Me esperaba, ya veis, con paciencia y sin prisa,
fumando un cigarrillo, tras cualquier bocacalle,
cuidando atentamente el mínimo detalle
con una mueca extraña y en actitud sumisa.
Alguien le habló de mí, un demonio sin duda,
un duende disfrazado, un ángel vengativo;
le debió dar mis datos, le dijo donde vivo,
y le engañó vilmente en vez de darle ayuda.
Él pensó que tal vez, que quizás o que acaso
a mi lado tendría un hogar, un futuro;
nadie le advirtió nunca que nunca tuve un duro
y que en esto del verso no pasé de payaso.
Yo nada sospechaba de aquella estratagema,
de ese sujeto anónimo, de esa red de espionaje,
nada hacía pensar, ni su aspecto o su traje,
que aquél fuera el preludio de un hermoso poema.

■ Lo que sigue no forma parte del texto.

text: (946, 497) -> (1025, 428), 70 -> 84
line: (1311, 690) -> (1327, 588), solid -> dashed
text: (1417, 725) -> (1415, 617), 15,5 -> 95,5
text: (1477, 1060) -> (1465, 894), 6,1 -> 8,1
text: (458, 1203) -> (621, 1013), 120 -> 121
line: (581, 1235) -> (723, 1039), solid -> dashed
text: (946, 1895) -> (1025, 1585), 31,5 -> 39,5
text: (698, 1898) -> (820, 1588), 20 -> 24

Pero ya era muy tarde, el mal ya estaba hecho,
imposible la huida, impensable el regreso;
en apenas tres versos lo agarré, quedó preso
y lo llené de lágrimas, guardándolo en mi pecho.

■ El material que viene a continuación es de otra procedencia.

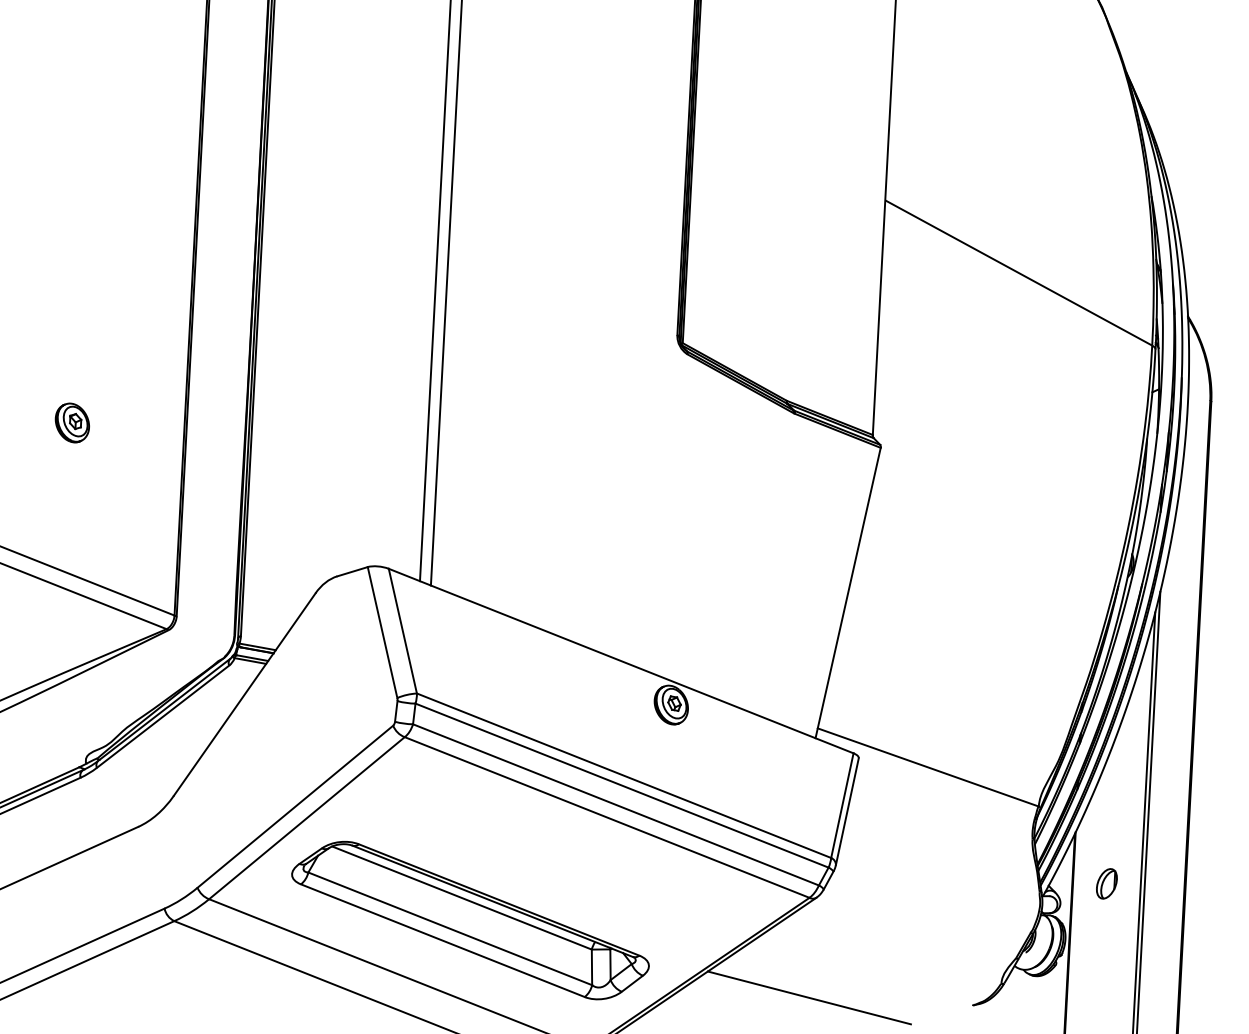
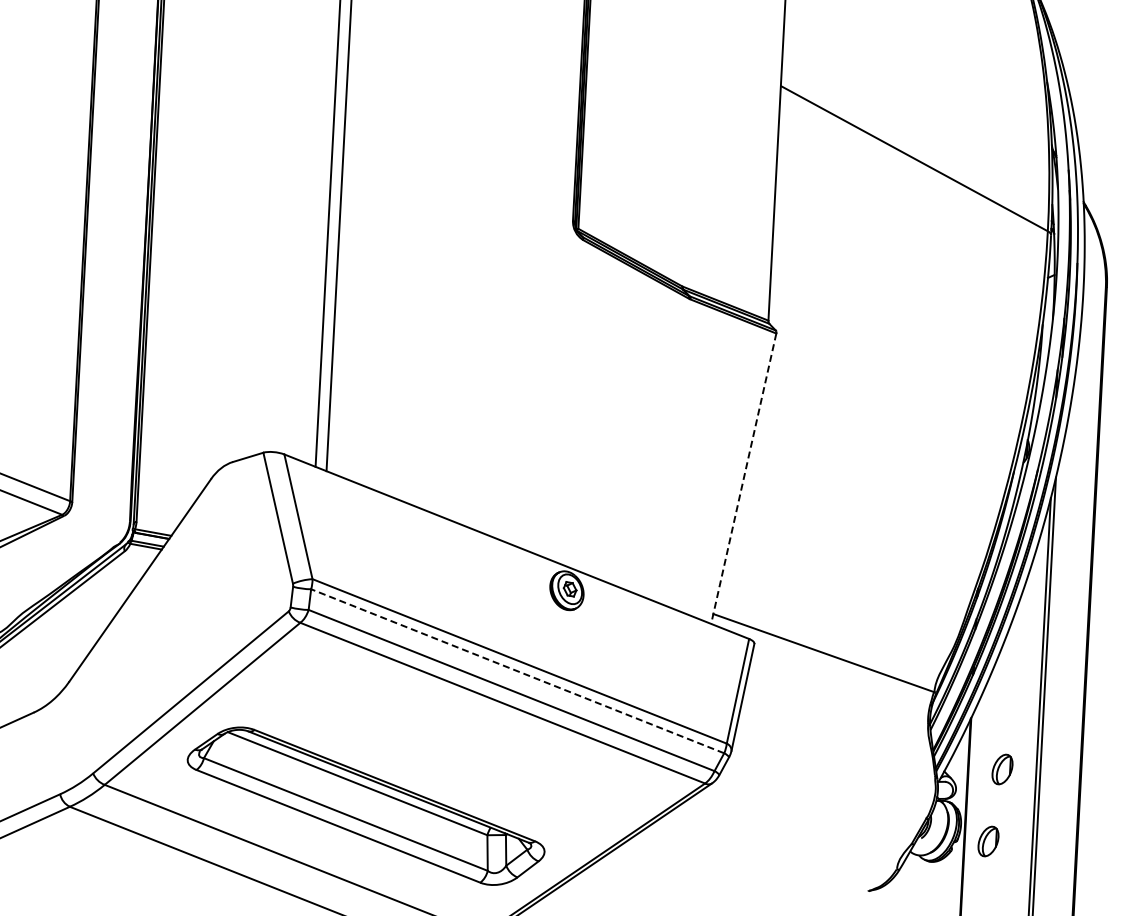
line: (848, 593) -> (744, 479), solid -> dashed
line: (621, 785) -> (517, 671), solid -> dashed
part: (1092, 955) -> (988, 841), added
line: (808, 997) -> (704, 883), removed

Mala suerte tuviste, poema de madera
cayendo entre mis manos, torpes como dos cepas;
dormirás esta noche, aunque tú no lo sepas,
sobre un cartón mugriento, tirado en una acera.
Y quedarás por siempre prendido a mi cuaderno
oculto entre dos páginas que acaso nadie lea,
poema sin remedio, sin contorno ni idea,
que has cambiado la gloria por un mediocre infierno.